PROBLEM: Every line in the listing below from the one with "принос към националния отбор е безценен." through the one with "по-младите играчи. Неговите защитни" is to be reproduced exactly, both ends included; leave out the rest.

LISTED RECORDS:
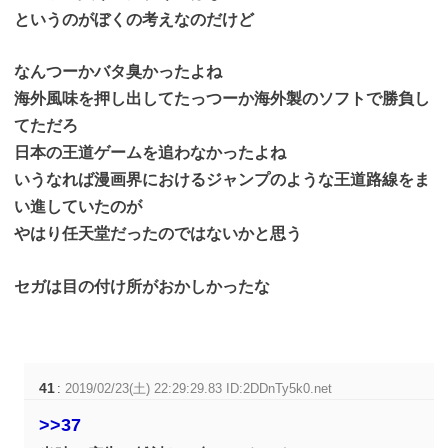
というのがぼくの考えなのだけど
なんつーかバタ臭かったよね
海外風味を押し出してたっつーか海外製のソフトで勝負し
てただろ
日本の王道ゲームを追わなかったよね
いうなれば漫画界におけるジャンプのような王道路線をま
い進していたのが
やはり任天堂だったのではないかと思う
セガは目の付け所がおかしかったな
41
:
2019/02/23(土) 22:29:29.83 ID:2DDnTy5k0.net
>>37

--

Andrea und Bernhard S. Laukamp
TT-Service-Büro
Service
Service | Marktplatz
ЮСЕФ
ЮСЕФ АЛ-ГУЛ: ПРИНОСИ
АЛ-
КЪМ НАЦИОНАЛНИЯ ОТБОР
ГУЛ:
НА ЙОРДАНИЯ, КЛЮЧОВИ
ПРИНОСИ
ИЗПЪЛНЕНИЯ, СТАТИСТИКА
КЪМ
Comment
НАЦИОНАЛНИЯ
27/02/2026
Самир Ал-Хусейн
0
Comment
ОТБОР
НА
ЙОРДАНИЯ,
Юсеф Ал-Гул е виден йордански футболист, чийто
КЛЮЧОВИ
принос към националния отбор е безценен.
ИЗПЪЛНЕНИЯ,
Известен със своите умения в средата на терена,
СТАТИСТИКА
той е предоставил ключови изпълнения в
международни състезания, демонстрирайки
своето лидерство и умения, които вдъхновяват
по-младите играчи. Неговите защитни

SOLVED EXERCISE:
принос към националния отбор е безценен.
ИЗПЪЛНЕНИЯ,
Известен със своите умения в средата на терена,
СТАТИСТИКА
той е предоставил ключови изпълнения в
международни състезания, демонстрирайки
своето лидерство и умения, които вдъхновяват
по-младите играчи. Неговите защитни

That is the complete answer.